The SSO provider id (each JSON object key) names one OIDC connection. Its value is one inner configuration object. SysReptor registers that object with Authlib:

  • label: Display name of the OIDC provider. Shown on the login screen.
  • client_id: OAuth 2.0 client identifier from the IdP.
  • client_secret: OAuth 2.0 client secret from the IdP.
  • server_metadata_url: Discovery document URL (OpenID Provider Metadata, usually https://example.com/.../.well-known/openid-configuration).
  • client_kwargs: Arguments passed to the OAuth client (for example scope and code_challenge_method for PKCE on the authorization request).

SysReptor-specific:

  • user_identifier_claim: Which UserInfo field is the user's SSO identifier (default email). See User identifier claim.
  • require_email_verified: When user_identifier_claim is email, require email_verified to be true in UserInfo. See Verified Emails.
  • reauth_supported: If true, SysReptor may use prompt=login and max_age=0 for sensitive reauthentication when the IdP supports it. See Reauthentication.

User identifier claim

After OIDC login, SysReptor looks up one claim in the IdP’s UserInfo response. The setting user_identifier_claim is the claim name (for example email or sub). If you omit it, SysReptor uses email.

That claim’s value is the string SysReptor compares to each user’s saved SSO identity for this same provider (User management → Identities). It must match exactly, including upper- and lowercase. The IdP must return the claim (scopes and IdP configuration); otherwise login cannot find a user.

If the claim name is email, the separate require_email_verified option applies (see Verified Emails).

Account takeover risk

If the IdP lets users change the chosen UserInfo field without verification (e.g. preferred_username for some IdPs), an attacker can set that value to another user’s stored SSO identifier and SysReptor will log them in as that account—including privileged users. Prefer claims the IdP assigns and does not let end users repoint freely; avoid profile-style fields users can edit to arbitrary values.

Verified Emails

If "require_email_verified": true, SysReptor requires the OIDC email_verified claim to be present and true for login. Some OIDC providers do not include this claim at all, or it may be false even if the user has an email address.

Setting "require_email_verified": false means SysReptor will not require proof of email ownership via the OIDC email_verified claim. This is fine for many IdPs because they only release verified email addresses. However, if your IdP can emit an unverified or user-controlled email (or preferred_username) claim, a user could set it to another person's email address and be logged in to SysReptor as that user (including any admin/superuser privileges).

Reauthentication

SysReptor reauthenticates users before critical actions. It therefore requires users to enter their authentication details (e.g. password and second factor, if configured).

Your OIDC provider might not support enforced reauthentication. You can try "reauth_supported": true. If the "Enable Superuser Permissions" flow does not work, set it to false.

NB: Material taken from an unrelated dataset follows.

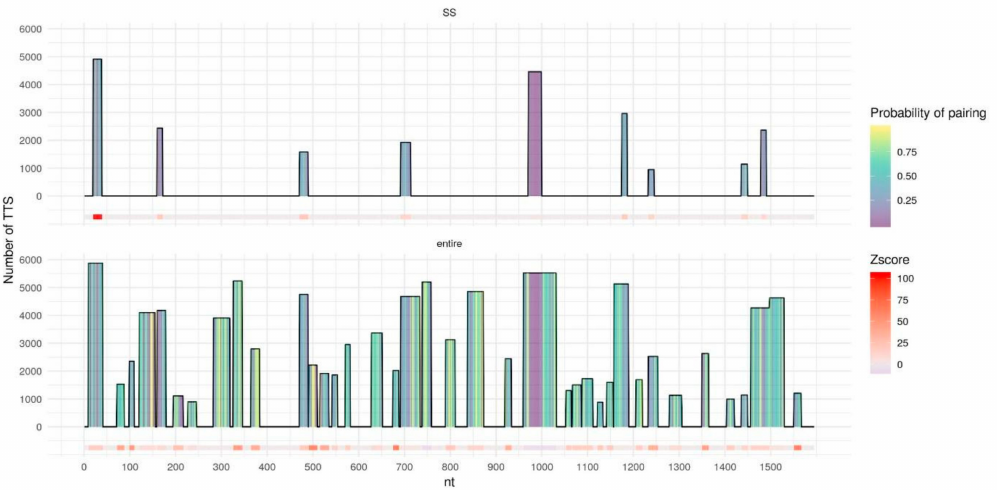
Figure 5. DNA binding domains (DBDs) of the entire MEG3 (bottom) and of single-stranded fragments of MEG3 (top), predicted by TDF with MEG3 best parameters (l10e20g40). The horizontal axis represents MEG3 in length, columns represent DBDs with height corresponding to the number of DNA peaks (Triplex target sites, TTS) with predicted triplexes for the particular DBD. DBDs columns are filled with color by the probability of pairing for each nucleotide predicted by RNAplfold. DBDs in the MEG3 sequence are colored by z-score for a particular DBD calculated by TDF based on random samplings from the human genome; z-score = 0 corresponds to no DBDs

When "reauth_supported": true, SysReptor attempts to trigger reauthentication by setting the OIDC parameters prompt=login and max_age=0 on the authorization request. This forces a fresh login at the OIDC provider. SysReptor verifies that auth_time in the response indicates a recent authentication.

To enforce reauthentication, users can set a password for their local SysReptor user. This will enforce reauthentication with the local user's credentials.